Neither of these examples fit the "value" definition. But they do fit well into a "portfolio" model.
Of course, just as determining the business value of each requirement isn't an exact science, neither is defining a projected investment return. Even if we ignore all the factors that impact whether returns materialize or not (largely what happens after the requirement is in production), the cost basis is imprecise. We have precise pricing on liquid financial instruments such as options. We don't have precise pricing in IT. The reason goes back to the basic definition of software development: the act of converting capital into intangible assets by way of human effort. That "human effort" will be highly variable, dependent on skills, experience, domain complexity, domain familiarity, technology, environment, etc. But this isn't the point. The point isn't to be precise in our measurement to strain every ounce of productivity from the effort. We've tried that in IT with industrialization, and it's failed miserably. The point is to provide better directional guidance that maximize returns on the capital, to place very well informed bets and protect the returns.
It's also worth pointing out that going in pursuit of Black Swans isn't license to pursue every boondoggle. Writing the all singing, all dancing login component in this iteration because "we may need the functionality someday" has to withstand the scrutiny of a reasonable probability of providing an outsized return relative to the cost of investment. Clearly, most technology boondoggles won't pass that test. And all our potential boondoggles are still competing for scarce investment capital. If the case is there, and it seems a prudent investment, it'll be justified. If anything, a portfolio approach will make clearer what it is people are willing - and not willing - to invest in.

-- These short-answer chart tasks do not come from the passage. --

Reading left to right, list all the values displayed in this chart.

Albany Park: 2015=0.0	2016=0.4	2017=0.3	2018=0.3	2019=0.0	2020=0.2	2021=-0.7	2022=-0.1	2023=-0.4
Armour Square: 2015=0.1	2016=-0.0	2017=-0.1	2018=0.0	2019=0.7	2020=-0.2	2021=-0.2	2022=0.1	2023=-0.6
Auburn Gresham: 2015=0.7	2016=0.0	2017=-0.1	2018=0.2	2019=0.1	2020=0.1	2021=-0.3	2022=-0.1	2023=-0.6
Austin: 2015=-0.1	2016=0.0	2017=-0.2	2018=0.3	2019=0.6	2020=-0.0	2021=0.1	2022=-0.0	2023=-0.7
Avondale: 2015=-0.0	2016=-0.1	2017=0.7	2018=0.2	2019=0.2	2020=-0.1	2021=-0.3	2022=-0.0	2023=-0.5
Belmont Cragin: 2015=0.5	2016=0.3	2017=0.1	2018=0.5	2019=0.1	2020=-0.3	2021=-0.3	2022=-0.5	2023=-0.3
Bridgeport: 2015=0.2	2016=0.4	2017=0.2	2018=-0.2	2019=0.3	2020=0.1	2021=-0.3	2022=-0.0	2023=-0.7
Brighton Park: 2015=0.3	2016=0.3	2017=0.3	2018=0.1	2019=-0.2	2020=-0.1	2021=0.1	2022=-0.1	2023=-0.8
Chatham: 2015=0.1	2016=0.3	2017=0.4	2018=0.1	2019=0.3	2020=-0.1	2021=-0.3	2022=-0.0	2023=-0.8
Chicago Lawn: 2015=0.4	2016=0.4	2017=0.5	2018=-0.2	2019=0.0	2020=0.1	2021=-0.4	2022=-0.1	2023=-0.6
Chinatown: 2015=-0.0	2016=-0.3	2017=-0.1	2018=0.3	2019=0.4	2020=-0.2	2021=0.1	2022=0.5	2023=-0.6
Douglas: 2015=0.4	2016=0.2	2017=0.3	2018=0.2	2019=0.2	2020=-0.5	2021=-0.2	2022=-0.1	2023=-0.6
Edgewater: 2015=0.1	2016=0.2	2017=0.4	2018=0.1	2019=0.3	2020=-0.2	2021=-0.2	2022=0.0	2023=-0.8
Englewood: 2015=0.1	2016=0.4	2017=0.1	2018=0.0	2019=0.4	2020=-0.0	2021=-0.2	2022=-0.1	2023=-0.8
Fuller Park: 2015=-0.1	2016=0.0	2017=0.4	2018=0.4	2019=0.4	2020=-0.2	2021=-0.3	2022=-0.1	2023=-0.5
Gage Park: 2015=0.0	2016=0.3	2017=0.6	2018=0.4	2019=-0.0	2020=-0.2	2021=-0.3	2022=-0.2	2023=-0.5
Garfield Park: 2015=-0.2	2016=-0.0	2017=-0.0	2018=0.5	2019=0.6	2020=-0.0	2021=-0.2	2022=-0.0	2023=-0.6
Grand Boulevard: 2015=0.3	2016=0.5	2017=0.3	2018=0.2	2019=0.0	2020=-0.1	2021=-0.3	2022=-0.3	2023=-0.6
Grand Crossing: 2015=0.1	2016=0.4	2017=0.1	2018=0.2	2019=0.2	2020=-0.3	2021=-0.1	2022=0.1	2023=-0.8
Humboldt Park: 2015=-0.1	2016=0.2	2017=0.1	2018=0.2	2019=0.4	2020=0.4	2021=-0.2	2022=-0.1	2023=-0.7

Because it gives multi-dimensional treatment to the economic value of what we do, "portfolio" is a better conceptual fit for requirements than "value." This helps us to frame better why we do things, and why we don't do things, in the terms that matter most. We'll still make bad investment decisions: portfolio managers make them all the time. We'll still do things that go unexercised. But we're more likely to recognize exposure (are you deploying things without protecting against downside risk?) and more likely to capitalize on outsized opportunities (so what happens if transaction volume is off the charts from day one?) It's still up to us to make sound decisions, but a portfolio approach enables us to make better informed decisions that compensate for risk and capitalize on the things that aren't always clear to us today.